The family understands that the man's personality is such that he is unlikely to complain about his care, and he also has little understanding of what constitutes neglect. If the patient suffers any adverse event or poor outcome, the family and plaintiffs' attorneys will understand that his care was substandard whether he wants to complain or not.
And if a malpractice lawsuit results, the hospital would be ill-advised to defend itself by saying the patient was satisfied, Trosty notes.
The problem is not the patient, of course, but the natural human tendency to respond most to those asking for assistance or complaining about the quality of care. Though understandable, that tendency must be overcome with professionalism, scheduling and adequate staffing, Trosty says.
"It should not make any difference what type of patient you have in terms of receiving care. Care should be provided on set schedules, based upon patient needs and regular rounds of staff," he says. "The answering of call buttons should have nothing to do with the cooperativeness of patients. If it does make a difference, then a problem with staff has been identified. If staff do let it matter, then they have to be violating existing policies or at least policies that should be in place regarding responding to the needs of all patients."
That approach will work until staff members are overwhelmed by multiple patient needs occurring at the same time, Trosty notes, and then it is probable that the cooperative patient might not receive the first response. Attention might instead be directed to the patient or whose family is the greatest complainer.
That situation should exist only in extreme circumstances and rarely, if at all, Trosty says. Routine care must never be allowed to lapse because the patient is too nice to complain. If it does, Trosty says, the hospital is critically understaffed or the staff is unprofessional — or both.
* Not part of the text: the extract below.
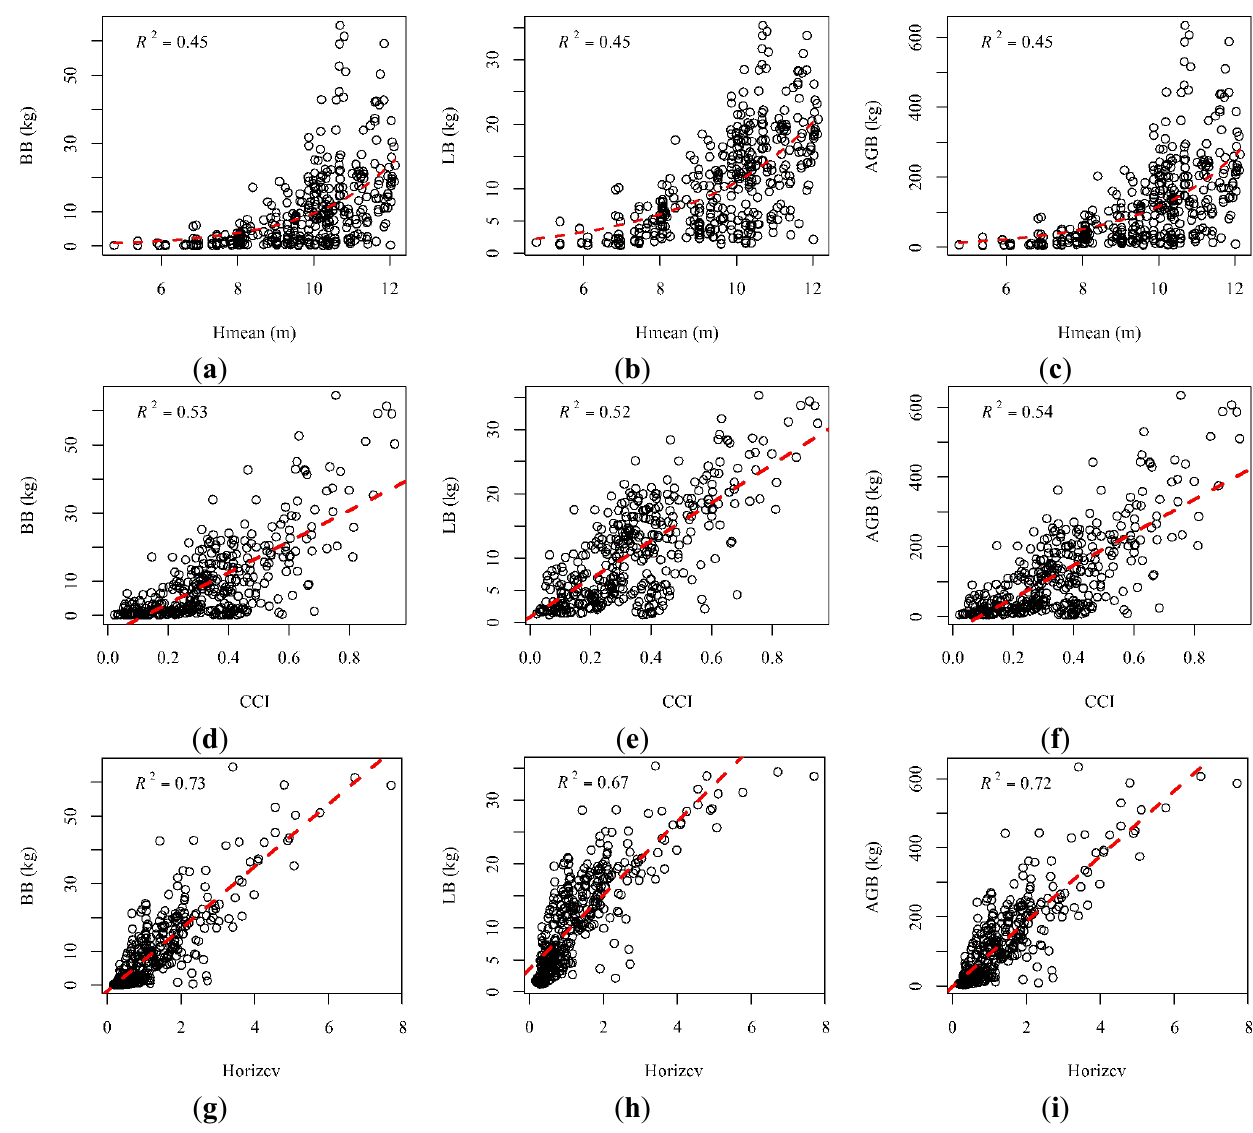
Figure 5. Scatter plots for biomass components (branch biomass (BB) ( a , d , g ), leaf biomass (LB) ( b , e , h ) and aboveground biomass (AGB) ( c , f , i )) and LiDAR metrics (mean height (H ) canopy cover index (CCI) and horizontal distribution of point clouds mean (Horiz )) at the individual tree cv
Staff members should be reminded that their "dream patient" could be the one who ends up injured and suing the hospital if they let their guard down, says Jane McCaffrey, DFASHRM, MHSA, director of compliance and risk management at The Blood Connection in Greenville, SC, and a past president of ASHRM. "There are protocols that need following, and missed therapies need immediate evaluation," McCaffrey says. "Any facility that has staff providing quality care based on who complains the loudest has bigger problems, and I doubt any patient got what was needed."
McCaffrey takes the notion a step further and wonders about the negative impact of patient satisfaction initiatives such as not turning on a light at night to check on a patient or turning down alarms or overriding them. Those strategies might be designed to improve patient satisfaction scores, but McCaffrey wonders if they threaten patient safety by encouraging staff members not to bother the patients who seem content.
She is not the only one to wonder about how much to let sleeping patients lie. John C. Metcalfe, JD, FASHRM, vice president of risk management services with MemorialCare Health System in Fountain Valley, CA, recalls hearing of a related issue from the risk manager of another California facility. In that hospital, a patient care attendant elected not to turn on a bedside light to fix a lead on a female patient. The patient was extremely startled and thought that the attendant was doing touching her inappropriately. She was upset even after the charge nurse told her that the man was fixing the lead at his direction.
Not turning on the light and ensuring that the patient was awake prior to touching her became an allegation of abuse investigation and reportable event. As a result, Metcalfe says the nursing educator for acute care services at the facility in question now conducts educational role playing for this scenario.